REQUIRED ACTION: The lines to extract run from the first line of the material below to the line containing "B. Non-Payment. A", both included; leave the pictures behind.

INFORMATION GIVEN:
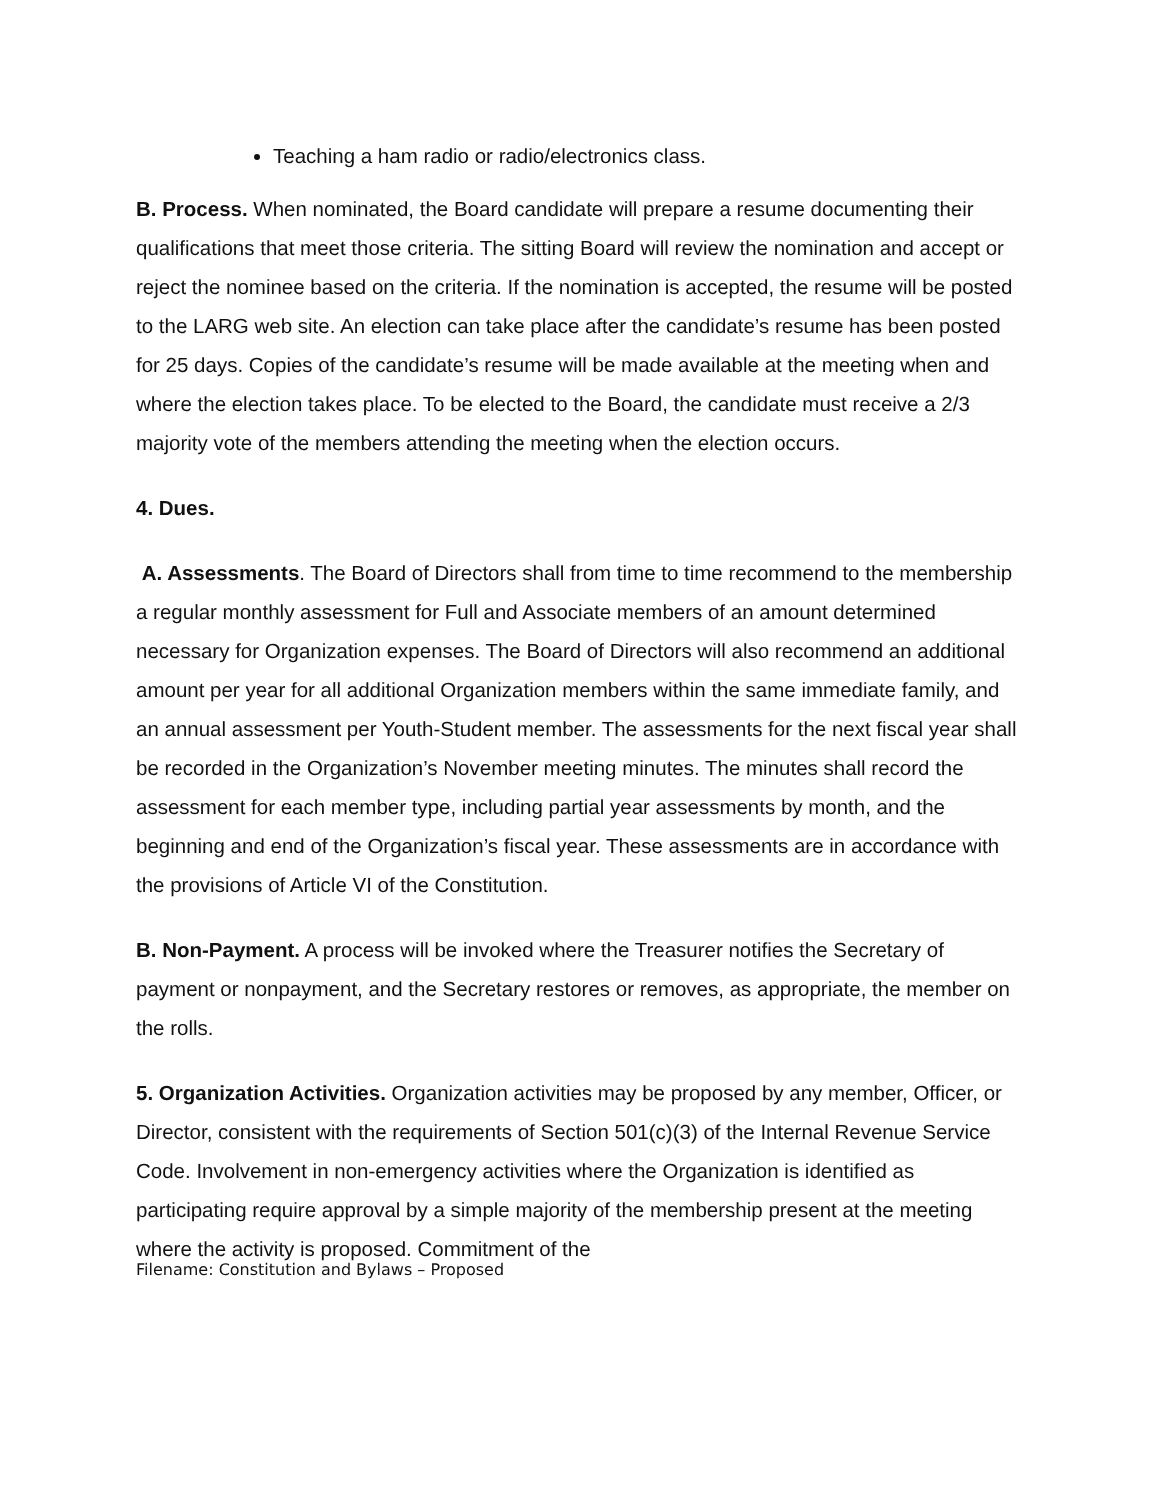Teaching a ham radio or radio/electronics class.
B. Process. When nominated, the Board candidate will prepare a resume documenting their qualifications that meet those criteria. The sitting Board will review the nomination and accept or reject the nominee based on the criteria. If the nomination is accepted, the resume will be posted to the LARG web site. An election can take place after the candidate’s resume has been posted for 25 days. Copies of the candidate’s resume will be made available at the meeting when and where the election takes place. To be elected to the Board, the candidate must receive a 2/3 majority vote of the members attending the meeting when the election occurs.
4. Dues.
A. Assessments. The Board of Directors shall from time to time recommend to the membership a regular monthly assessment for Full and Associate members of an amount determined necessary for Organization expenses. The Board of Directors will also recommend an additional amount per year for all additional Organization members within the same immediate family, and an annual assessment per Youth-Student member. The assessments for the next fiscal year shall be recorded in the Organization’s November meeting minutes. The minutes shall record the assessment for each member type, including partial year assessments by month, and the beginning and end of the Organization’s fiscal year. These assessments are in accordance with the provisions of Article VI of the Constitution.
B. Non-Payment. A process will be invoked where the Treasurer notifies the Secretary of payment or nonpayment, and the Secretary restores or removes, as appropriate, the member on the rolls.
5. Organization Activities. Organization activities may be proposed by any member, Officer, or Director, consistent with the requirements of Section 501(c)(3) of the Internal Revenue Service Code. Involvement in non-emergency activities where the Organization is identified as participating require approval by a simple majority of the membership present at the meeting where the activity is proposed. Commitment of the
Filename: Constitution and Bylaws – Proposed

ANSWER BOX:
Teaching a ham radio or radio/electronics class.
B. Process. When nominated, the Board candidate will prepare a resume documenting their qualifications that meet those criteria. The sitting Board will review the nomination and accept or reject the nominee based on the criteria. If the nomination is accepted, the resume will be posted to the LARG web site. An election can take place after the candidate’s resume has been posted for 25 days. Copies of the candidate’s resume will be made available at the meeting when and where the election takes place. To be elected to the Board, the candidate must receive a 2/3 majority vote of the members attending the meeting when the election occurs.
4. Dues.
A. Assessments. The Board of Directors shall from time to time recommend to the membership a regular monthly assessment for Full and Associate members of an amount determined necessary for Organization expenses. The Board of Directors will also recommend an additional amount per year for all additional Organization members within the same immediate family, and an annual assessment per Youth-Student member. The assessments for the next fiscal year shall be recorded in the Organization’s November meeting minutes. The minutes shall record the assessment for each member type, including partial year assessments by month, and the beginning and end of the Organization’s fiscal year. These assessments are in accordance with the provisions of Article VI of the Constitution.
B. Non-Payment. A process will be invoked where the Treasurer notifies the Secretary of payment or nonpayment, and the Secretary restores or removes, as appropriate, the member on the rolls.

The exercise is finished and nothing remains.